Reproduce the listing from its start through the line holding "v(-6.74, -6.74) *", inclusive, switching every "Q0" to "topFace" and keeping all else unchanged. Leave the pictures out of your answer.

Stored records
• • • • • • •

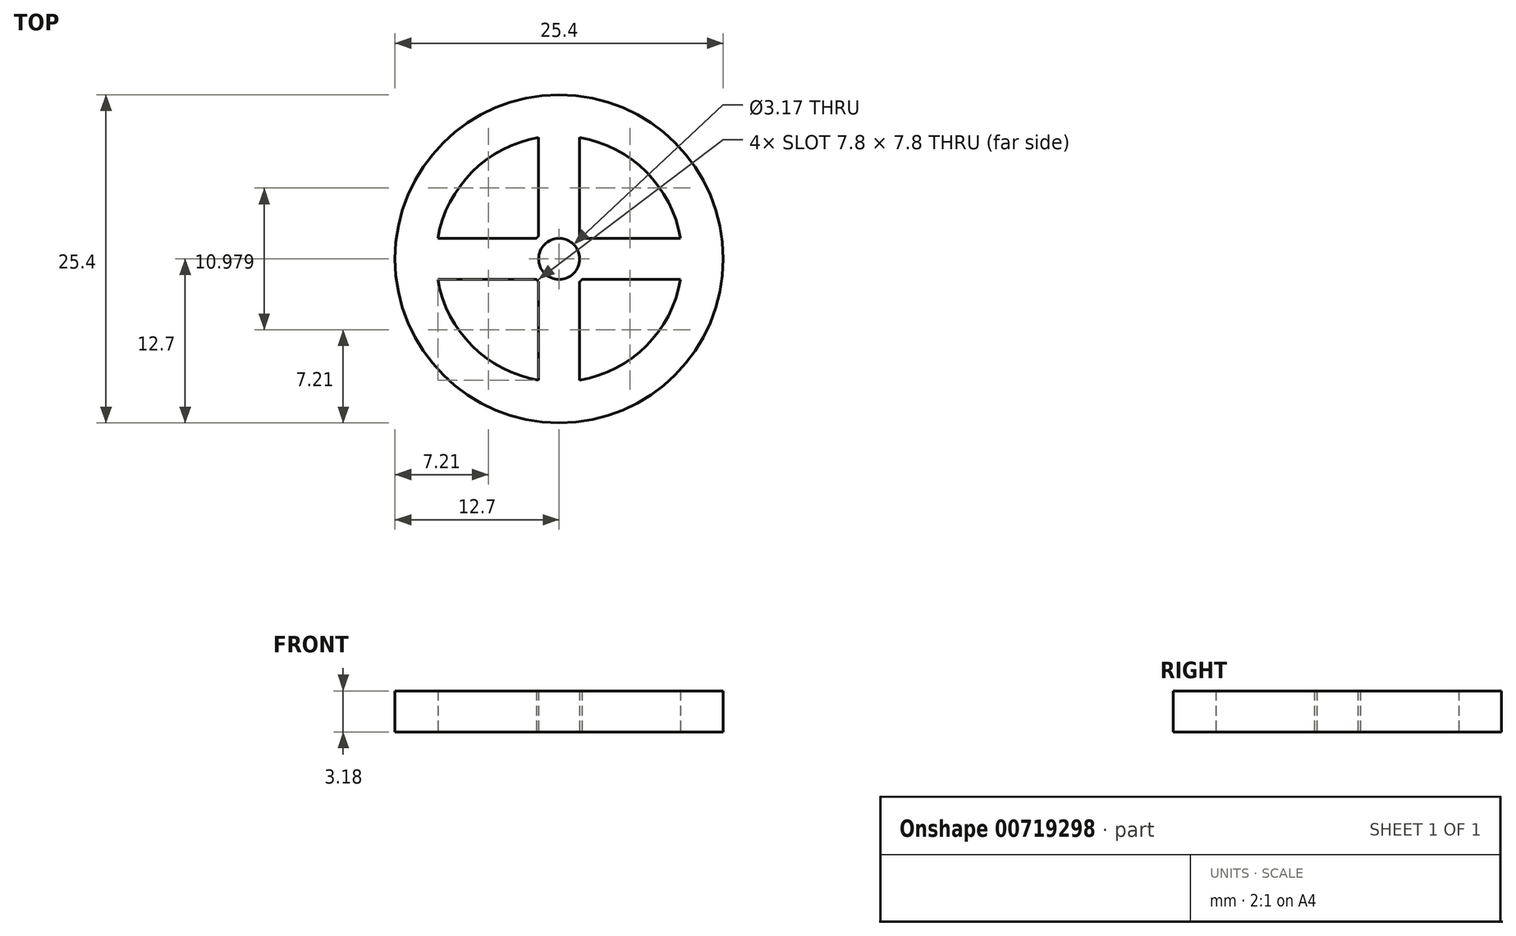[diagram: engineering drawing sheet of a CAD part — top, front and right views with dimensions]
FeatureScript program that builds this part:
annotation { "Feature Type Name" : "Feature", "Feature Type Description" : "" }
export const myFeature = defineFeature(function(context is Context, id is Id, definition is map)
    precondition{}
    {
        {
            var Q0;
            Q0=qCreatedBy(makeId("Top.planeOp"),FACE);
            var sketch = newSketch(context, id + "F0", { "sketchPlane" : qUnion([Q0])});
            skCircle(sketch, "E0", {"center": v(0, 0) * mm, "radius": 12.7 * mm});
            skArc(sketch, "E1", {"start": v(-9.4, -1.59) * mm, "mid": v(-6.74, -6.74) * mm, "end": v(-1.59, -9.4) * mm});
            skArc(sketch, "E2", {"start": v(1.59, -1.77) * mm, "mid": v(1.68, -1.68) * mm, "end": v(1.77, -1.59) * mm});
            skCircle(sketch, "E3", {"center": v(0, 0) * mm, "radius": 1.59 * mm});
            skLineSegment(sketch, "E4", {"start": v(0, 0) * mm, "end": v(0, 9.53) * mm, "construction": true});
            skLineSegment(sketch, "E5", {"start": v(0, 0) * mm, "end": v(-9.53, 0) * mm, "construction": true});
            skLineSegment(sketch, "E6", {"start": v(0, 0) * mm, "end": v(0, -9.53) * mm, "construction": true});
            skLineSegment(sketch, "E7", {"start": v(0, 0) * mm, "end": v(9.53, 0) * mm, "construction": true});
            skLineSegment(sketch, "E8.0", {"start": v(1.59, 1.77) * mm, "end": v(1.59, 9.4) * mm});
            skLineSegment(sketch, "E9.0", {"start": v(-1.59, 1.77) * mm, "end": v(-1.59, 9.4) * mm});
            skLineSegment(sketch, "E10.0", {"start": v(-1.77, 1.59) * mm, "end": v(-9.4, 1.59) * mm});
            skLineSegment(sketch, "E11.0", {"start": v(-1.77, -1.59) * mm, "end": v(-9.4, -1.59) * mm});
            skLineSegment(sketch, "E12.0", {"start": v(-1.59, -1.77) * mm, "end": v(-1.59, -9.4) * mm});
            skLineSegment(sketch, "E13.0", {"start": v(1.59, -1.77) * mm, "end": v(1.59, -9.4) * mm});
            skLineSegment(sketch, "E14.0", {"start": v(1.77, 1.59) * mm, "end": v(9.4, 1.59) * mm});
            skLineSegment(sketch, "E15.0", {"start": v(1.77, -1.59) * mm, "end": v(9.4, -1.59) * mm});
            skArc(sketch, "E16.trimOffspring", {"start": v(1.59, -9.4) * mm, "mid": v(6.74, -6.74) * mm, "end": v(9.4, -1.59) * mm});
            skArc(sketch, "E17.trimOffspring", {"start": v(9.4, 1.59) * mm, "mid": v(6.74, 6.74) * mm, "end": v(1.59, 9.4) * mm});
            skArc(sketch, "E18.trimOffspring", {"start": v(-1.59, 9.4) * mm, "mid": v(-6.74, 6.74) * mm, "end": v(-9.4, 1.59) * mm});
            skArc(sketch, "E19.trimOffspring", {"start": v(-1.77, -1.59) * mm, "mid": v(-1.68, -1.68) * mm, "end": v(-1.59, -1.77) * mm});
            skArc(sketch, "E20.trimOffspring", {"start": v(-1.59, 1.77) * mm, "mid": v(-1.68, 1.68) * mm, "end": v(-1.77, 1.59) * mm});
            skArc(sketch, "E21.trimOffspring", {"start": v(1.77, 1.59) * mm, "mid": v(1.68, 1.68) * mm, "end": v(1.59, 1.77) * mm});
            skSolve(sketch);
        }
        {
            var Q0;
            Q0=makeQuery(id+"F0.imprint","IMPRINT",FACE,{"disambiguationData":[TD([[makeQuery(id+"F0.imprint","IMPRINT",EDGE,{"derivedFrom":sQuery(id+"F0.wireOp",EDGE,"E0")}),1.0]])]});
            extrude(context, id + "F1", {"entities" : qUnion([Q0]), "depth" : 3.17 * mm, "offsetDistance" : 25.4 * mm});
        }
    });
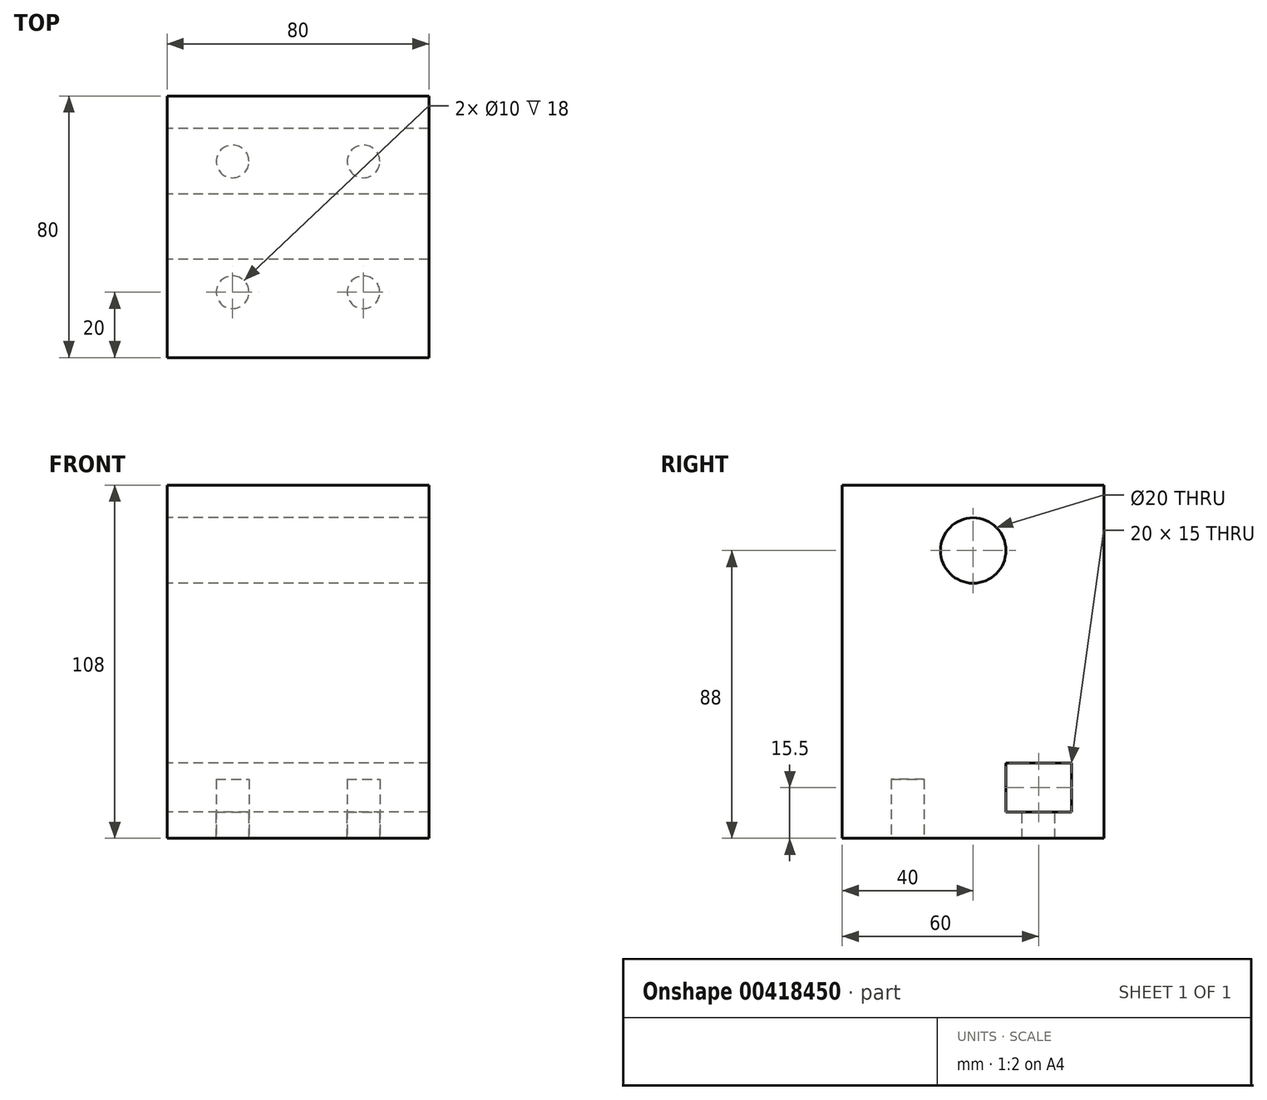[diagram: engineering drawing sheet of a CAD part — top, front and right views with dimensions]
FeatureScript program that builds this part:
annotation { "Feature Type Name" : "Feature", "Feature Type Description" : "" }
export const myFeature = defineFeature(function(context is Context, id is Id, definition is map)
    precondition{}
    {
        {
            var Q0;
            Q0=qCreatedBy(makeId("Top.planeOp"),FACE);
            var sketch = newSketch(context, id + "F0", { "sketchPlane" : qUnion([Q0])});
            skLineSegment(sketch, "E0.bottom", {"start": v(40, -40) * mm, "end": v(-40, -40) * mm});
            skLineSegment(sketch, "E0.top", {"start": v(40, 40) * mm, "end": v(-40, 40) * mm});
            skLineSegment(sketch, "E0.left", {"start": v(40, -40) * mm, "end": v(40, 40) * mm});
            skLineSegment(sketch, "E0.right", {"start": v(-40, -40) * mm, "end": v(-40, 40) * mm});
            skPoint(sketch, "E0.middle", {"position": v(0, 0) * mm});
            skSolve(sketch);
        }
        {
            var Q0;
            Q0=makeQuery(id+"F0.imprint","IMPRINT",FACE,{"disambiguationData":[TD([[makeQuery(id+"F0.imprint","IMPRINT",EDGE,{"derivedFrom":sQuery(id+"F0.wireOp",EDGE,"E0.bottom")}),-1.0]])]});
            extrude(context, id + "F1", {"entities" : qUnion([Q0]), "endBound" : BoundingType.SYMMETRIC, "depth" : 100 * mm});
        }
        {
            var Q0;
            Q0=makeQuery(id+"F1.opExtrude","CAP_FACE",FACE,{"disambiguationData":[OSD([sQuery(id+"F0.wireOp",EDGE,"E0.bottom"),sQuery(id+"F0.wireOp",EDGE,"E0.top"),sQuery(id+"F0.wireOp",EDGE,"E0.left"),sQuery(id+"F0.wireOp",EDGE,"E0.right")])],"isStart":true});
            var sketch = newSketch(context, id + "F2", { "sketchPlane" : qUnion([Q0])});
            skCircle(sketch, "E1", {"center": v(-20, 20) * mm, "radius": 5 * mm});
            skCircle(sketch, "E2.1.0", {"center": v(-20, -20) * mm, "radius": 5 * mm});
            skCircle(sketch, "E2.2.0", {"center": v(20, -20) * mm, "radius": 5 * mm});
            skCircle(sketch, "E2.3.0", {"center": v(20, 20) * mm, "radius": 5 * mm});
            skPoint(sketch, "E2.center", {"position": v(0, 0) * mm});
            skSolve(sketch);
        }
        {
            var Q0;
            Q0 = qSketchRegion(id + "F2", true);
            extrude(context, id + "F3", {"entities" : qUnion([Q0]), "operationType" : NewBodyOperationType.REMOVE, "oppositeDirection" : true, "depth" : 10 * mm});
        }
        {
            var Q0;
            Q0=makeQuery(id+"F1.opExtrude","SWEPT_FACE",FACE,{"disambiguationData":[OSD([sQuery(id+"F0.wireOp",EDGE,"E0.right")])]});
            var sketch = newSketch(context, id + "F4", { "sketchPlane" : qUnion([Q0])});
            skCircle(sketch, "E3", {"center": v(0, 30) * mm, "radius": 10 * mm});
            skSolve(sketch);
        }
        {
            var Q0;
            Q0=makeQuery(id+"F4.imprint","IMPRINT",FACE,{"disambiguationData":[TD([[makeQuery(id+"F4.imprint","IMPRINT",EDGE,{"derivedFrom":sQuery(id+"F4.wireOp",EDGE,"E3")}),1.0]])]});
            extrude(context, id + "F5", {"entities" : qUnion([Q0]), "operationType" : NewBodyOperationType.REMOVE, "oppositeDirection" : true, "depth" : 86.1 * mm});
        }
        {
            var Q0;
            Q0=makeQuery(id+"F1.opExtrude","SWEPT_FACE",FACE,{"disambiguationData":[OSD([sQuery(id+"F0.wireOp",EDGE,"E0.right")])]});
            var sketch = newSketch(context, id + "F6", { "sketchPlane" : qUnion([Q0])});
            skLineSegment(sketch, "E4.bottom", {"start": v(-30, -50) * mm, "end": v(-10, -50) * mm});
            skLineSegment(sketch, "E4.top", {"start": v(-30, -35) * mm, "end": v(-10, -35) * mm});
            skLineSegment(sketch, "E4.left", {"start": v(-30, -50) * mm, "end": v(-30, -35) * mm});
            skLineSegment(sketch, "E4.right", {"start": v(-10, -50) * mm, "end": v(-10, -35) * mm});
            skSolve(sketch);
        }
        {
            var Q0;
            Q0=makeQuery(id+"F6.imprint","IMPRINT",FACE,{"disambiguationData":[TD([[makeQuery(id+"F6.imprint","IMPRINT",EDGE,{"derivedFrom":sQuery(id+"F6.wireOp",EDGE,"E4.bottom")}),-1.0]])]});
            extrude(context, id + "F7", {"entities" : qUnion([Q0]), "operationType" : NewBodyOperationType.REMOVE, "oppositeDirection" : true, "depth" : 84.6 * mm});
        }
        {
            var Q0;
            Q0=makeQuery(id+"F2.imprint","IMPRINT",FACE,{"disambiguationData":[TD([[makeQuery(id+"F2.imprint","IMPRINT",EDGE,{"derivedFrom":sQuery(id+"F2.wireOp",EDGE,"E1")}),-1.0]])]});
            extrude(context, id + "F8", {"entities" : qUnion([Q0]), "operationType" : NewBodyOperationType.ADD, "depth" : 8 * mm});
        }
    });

• • • • • • •

■ Reply ■
[diagram: engineering drawing sheet of a CAD part — top, front and right views with dimensions]
FeatureScript program that builds this part:
annotation { "Feature Type Name" : "Feature", "Feature Type Description" : "" }
export const myFeature = defineFeature(function(context is Context, id is Id, definition is map)
    precondition{}
    {
        {
            var topFace;
            topFace=qCreatedBy(makeId("Top.planeOp"),FACE);
            var sketch = newSketch(context, id + "F0", { "sketchPlane" : qUnion([topFace])});
            skCircle(sketch, "E0", {"center": v(0, 0) * mm, "radius": 12.7 * mm});
            skArc(sketch, "E1", {"start": v(-9.4, -1.59) * mm, "mid": v(-6.74, -6.74) * mm, "end": v(-1.59, -9.4) * mm});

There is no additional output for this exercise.